Namun, ada sisi buruk yang menggelisahkan dari penggunaan nuansa etnik dalam film horor. Dengan mengeksploitasi aspek mistis dari suatu produk budaya, akan terbentuk perspektif bahwa budaya itu lekat dengan hal-hal yang menakutkan.
Selain itu, ada beberapa interpretasi aspek etnik dalam film yang keliru dan terkesan memaksa. Awalnya, film KKN di Desa Penari menggunakan bahasa Jawa dan lagu-lagu Jawa dengan iringan gamelan bertempo lambat. Namun, saat adegan pergelaran tari yang ditampilkan adalah tari Gandrung Banyuwangi lengkap dengan gamelan Banyuwangi yang bertempo cepat.
Kalau sejak awal film ini berbahasa Jawa, mengapa tidak menggunakan tari Jawa saja? Atau, kalau memang tari Gandrung yang ditampilkan di film, mengapa tidak menggunakan bahasa Osing sejak awal? Atau mungkin ini siasat sutradara untuk semakin mengacaukan interpretasi penonton tentang lokasi Desa Penari? Hanya sutradara yang tahu jawabnya.

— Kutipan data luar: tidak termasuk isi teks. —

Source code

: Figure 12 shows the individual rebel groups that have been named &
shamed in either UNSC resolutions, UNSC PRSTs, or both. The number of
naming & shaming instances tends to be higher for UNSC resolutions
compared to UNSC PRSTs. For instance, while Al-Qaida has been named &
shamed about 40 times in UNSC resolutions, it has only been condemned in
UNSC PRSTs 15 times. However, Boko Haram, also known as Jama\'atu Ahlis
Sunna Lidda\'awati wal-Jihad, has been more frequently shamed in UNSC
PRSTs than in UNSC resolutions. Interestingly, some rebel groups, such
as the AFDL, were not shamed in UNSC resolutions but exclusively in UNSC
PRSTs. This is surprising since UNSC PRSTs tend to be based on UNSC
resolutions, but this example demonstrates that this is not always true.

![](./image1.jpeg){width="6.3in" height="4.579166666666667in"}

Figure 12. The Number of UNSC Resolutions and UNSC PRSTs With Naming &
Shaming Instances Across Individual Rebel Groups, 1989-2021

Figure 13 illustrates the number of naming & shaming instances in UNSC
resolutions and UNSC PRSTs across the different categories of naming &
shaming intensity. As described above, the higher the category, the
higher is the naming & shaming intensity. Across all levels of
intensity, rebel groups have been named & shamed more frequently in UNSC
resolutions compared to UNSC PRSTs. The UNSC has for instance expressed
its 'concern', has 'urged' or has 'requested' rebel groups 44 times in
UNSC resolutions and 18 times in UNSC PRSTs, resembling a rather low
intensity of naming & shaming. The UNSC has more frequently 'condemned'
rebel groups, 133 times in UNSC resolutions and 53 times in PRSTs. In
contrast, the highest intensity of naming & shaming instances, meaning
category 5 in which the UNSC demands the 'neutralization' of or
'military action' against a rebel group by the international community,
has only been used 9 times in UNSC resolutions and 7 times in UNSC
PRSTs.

Namun, bagi saya, ketidaksesuaian ini justru tampak seperti kolase budaya yang kurang halus. Tidak ada narasi atau petunjuk dalam film yang menjembatani transisi dua budaya dari dua daerah yang berbeda tersebut agar cerita menjadi runtut dan logis.
Baca juga:
Ketiga, maskulinitas atau budaya patriarki yang masih kental di film KKN di Desa Penari. Film ini menyumbang angka dalam persentase hantu perempuan yang sejak dulu selalu lebih banyak muncul di film horor ketimbang hantu laki-laki.
Hantu perempuan di film horor Indonesia, tak terkecuali KKN di Desa Penari, dicitrakan jahat. Mereka digambarkan punya ambisi membalas dendam atas kematian mereka dengan sangat sadis dan brutal. Sementara itu, tokoh suci atau sosok kuat yang mampu mengalahkan mereka adalah laki-laki. Ini menyiratkan dominasi laki-laki sebagai tokoh yang kuat, berkuasa, dan menjadi panutan.
Tokoh perempuan selain hantu di film ini lagi-lagi digambarkan sebagai sosok yang lemah, mudah diperdaya, penggoda, bahkan ceroboh. Mereka dituduh sebagai biang keladi dari semua permasalahan dan bencana yang muncul di sepanjang film.
Titik Cerah
Walau tidak menonjol, ada hal-hal baru dalam film ini yang layak diapresiasi. KKN di Desa Penari adalah film horor Indonesia pertama yang menggunakan bahasa daerah sebagai bahasa utama sepanjang film.
Selanjutnya, film ini tidak menampilkan hantu semata-mata sebagai sosok yang menjijikkan dan mengerikan. Kesan menakutkan hantu-hantu di film ini justru dibangun melalui narasi yang kuat dan gestur tubuh yang meyakinkan. Selain itu, adegan yang berdarah-darah nyaris absen dari film ini. Hanya ada satu adegan berdarah, yaitu saat membuka bungkusan kepala monyet.
Terlepas dari baik dan buruknya, film KKN di Desa Penari tetaplah fenomenal. Ulasan tentang film ini bertebaran di media cetak maupun media daring memantik berbagai wacana, mulai dari latar tempat, tokoh, alur cerita, hingga keaslian cerita KKN tersebut. Prestasi film horor KKN di Desa Penari sebagai film nasional terlaris sepanjang masa menjadi tonggak sejarah pencapaian perfilman Indonesia yang semakin produktif dan bermasa depan cerah.